In the original PR that annotated Option::insert as #[must_use], it was noted that#[must_use] is used somewhat inconsistently for two unrelated things (pushing users to use a value vs. pushing users towards a more idiomatic approach) and that the same reasoning could apply to Option::take and Option::replace.
Echoing the same sentiment expressed in the issue linked above, I personally find using take much cleaner than assigning None. Especially when dealing with a &mut Option that would require dereferencing:
fn takes_mut<T>(opt: &mut Option<T>) {
// rather than deref and assign
// *opt = None;
// I prefer taking
opt.take();
}
Since take does modify the value in place, I don't see that the return value must be used. If it's just a matter of taste, a (pedantic) clippy lint seems more appropriate to me.
I don't think the lint would necessarily push you towards *opt = None. You could equally silence it with drop(opt.take()) or with let _opt = opt.take(), both which are more explicit that the drop order is intentional.
I think it'd make sense for take() to require use of the taken value. It's in the name — it's taking a value, not clearing or resetting the target. Assignment better expresses setting of the value, and doesn't leave it ambiguous whether the previous value was meant to be kept or not.
It has been argued before, but I will just mention that I think it would be reasonable for #[must_use] to be the default for every function that returns anything other than ().
Exceptions could be marked with #[return_value_may_be_unused].
Although I would go even further and say: no exceptions, just drop it if you don't want to use it.
I definitely wouldn't go as far as "no exceptions", but I personally would support "must_use by default, mark things that aren't must_use", over an edition.
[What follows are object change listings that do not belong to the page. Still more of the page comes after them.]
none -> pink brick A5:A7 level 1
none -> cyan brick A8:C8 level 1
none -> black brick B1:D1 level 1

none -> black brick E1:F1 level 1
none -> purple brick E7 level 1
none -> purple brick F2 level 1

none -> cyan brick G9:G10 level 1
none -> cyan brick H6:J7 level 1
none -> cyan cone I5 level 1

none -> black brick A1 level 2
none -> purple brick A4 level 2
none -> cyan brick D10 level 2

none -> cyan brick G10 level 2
Another possible ameliorating incremental step would be "for pub APIs".
I keep hoping for someone to find a reasonable middleground that's easy to understand, so we have both directions too.
Like maybe &mut self isn't #[must_use] by default, but &self is, and there's still, as you said, a #[not_must_use] available for the opt-out if needed.
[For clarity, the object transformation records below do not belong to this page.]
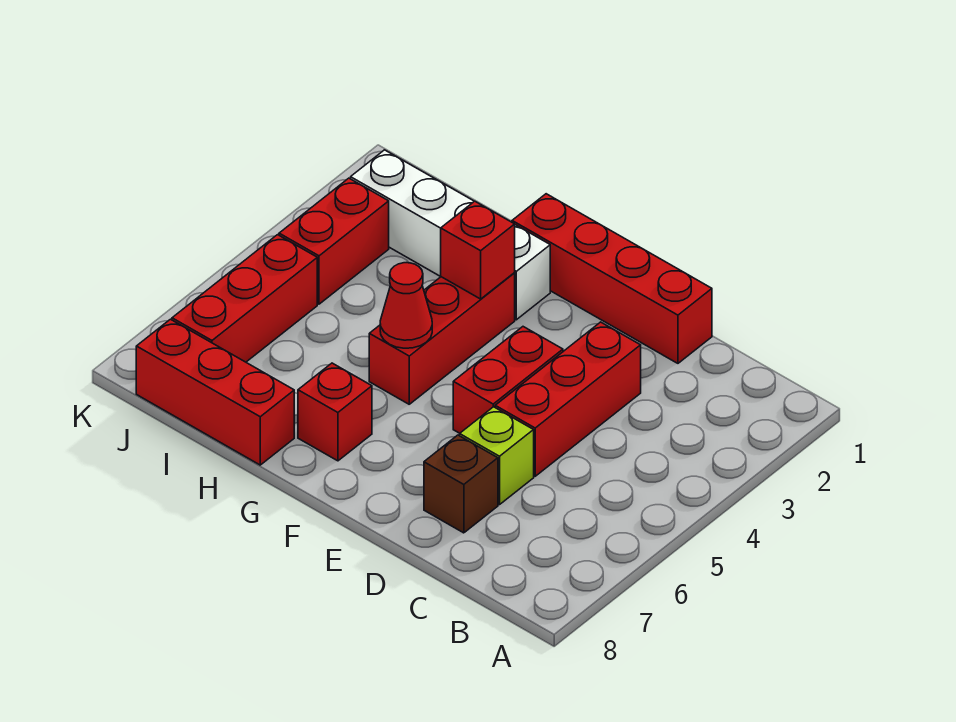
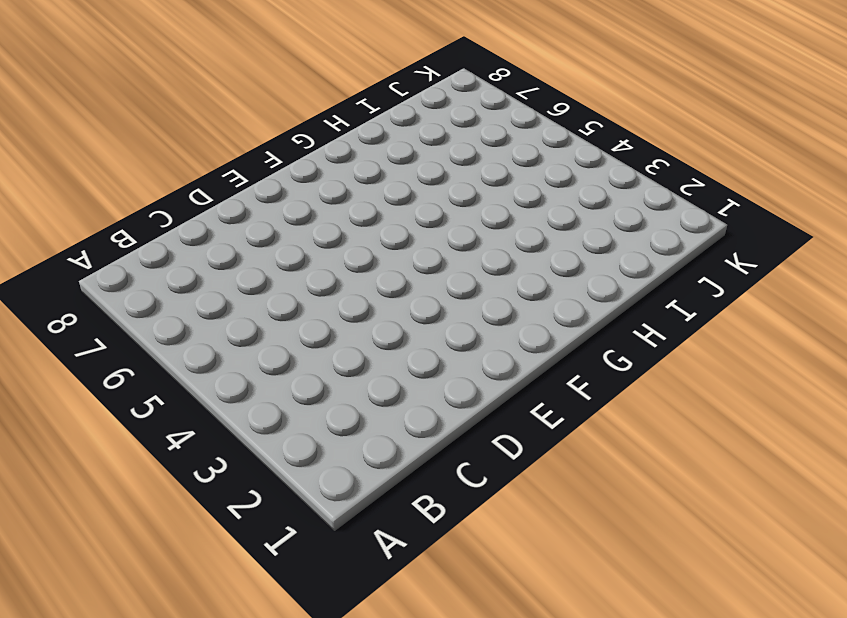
none -> red brick D1:G1 level 1
none -> red brick D3:D5 level 1
none -> lime brick D6 level 1

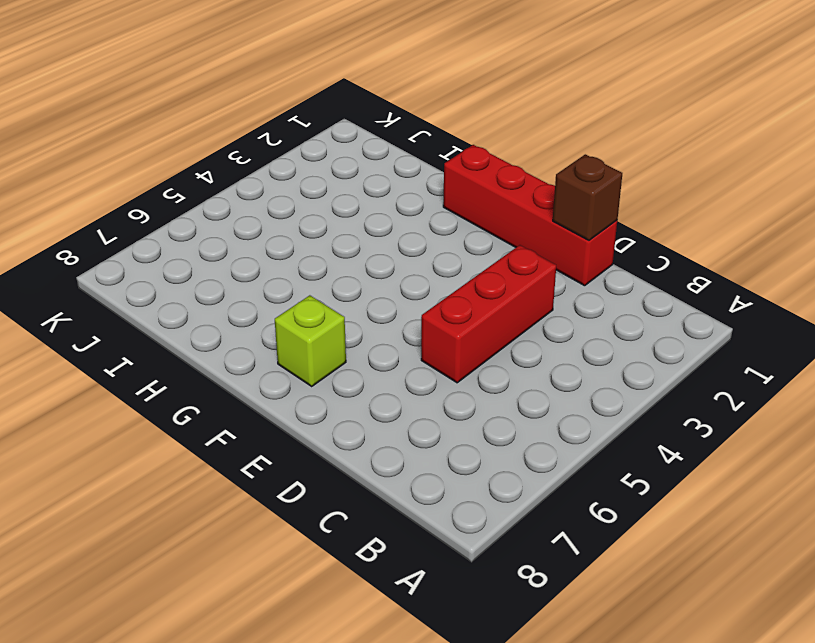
brown brick D1 level 2 -> brown brick D7 level 1
lime brick F7 level 1 -> lime brick D6 level 1
none -> red brick E4:E5 level 1
none -> white brick G2:J2 level 1
none -> red brick G3:G5 level 1

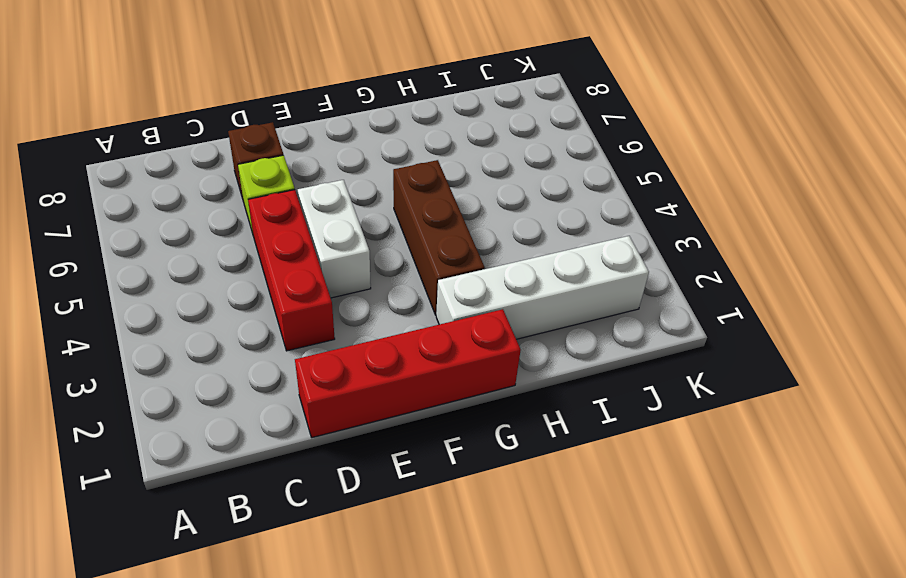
white brick E4:E5 level 1 -> red brick E4:E5 level 1
brown brick G3:G5 level 1 -> red brick G3:G5 level 1
none -> red brick G7 level 1
none -> red brick H8:J8 level 1
none -> red brick J3:J4 level 1

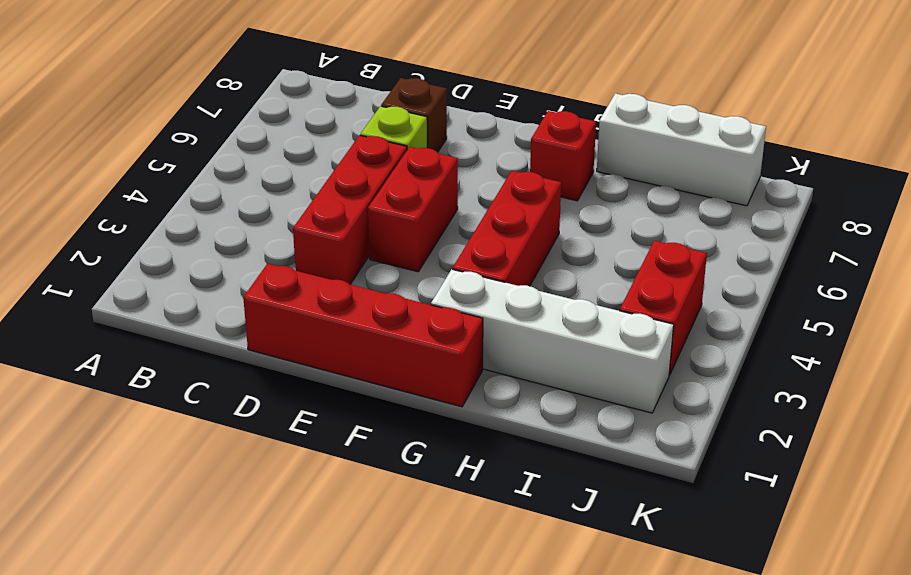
white brick H8:J8 level 1 -> red brick H8:J8 level 1
none -> red brick J5:J7 level 1
none -> red brick G3 level 2
none -> red cone G5 level 2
(That sketch is far from perfect, though, because functions and interior mutability and ...)
Part of the problem is that there's lots of them that return () that shouldn't.
For example, Vec::push is -> () today, but it really ought to be -> &mut T. And no, I don't want to _ = that.
Also, I don't think that it's usually rustc's place to say "looks, it's not a problem at all to call that trivial method and not use it, but I'm going to whine about it anyway" unless there's something specific it should say about it. Like the reason to lint .to_uppercase() is not that it's a problem to call it, but that you might want an in-place .make_uppercase() instead.
I'd rather "hey, you didn't need this call" was R-A's problem.
I've definitely ended up using this without the return value a few times. If we made it must_use I'd want us to add an Option::insert_with with no return value.
IIRC rustc has a policy that lints should be emitted for (likely) programmer error, not for stylistic reasons.
the one exception i can think of is non-uppercase constants, however those have a genuine reason, as constants can be used in patterns, and this can cause very confusing errors.
IMO stylistic stuff generally belongs in rust-clippy or similar.
The point of #[must_use] is that it represents likely programmer error. The cases we're debating here lie on the fuzzy line between "likely programmer error" and "style".
I'm not convinced anyone would ever use Option::take erroneously instead of... I'm not even sure what possible confusion could happen here. An example of the type of code we're trying to lint against would probably be helpful.
I don't think the issue is particularly relevant to misuse of Option::take. Rather, the issue is that adding #[must_use] to every relevant place is a game of whack-a-mole, and the whole thing should maybe be solved all at once in a very general fashion.
Most of the pain in rust of not having default must_use is already fixed by the fact that returning Result acts as "must use" without the annotation. I still believe it is worth fixing overall.
If we flipped polarity, () would be a #[may_discard] type. Is there any other type which is a discardable fn result more often than it is something that should be kept? My first heuristic would be needs_drop, since the logic is that if it takes effort to drop, it took some effort to construct, and it'd be better to use API which doesn't construct the value if you don't need it.
Functions where #[must_use] is the most appropriate are functions where discarding the result means discarding the work done by the function and that there's a better option in that case. I concur that this interpretation feels more like a style/efficiency lint than a correctness (or footgun/pitfall) lint.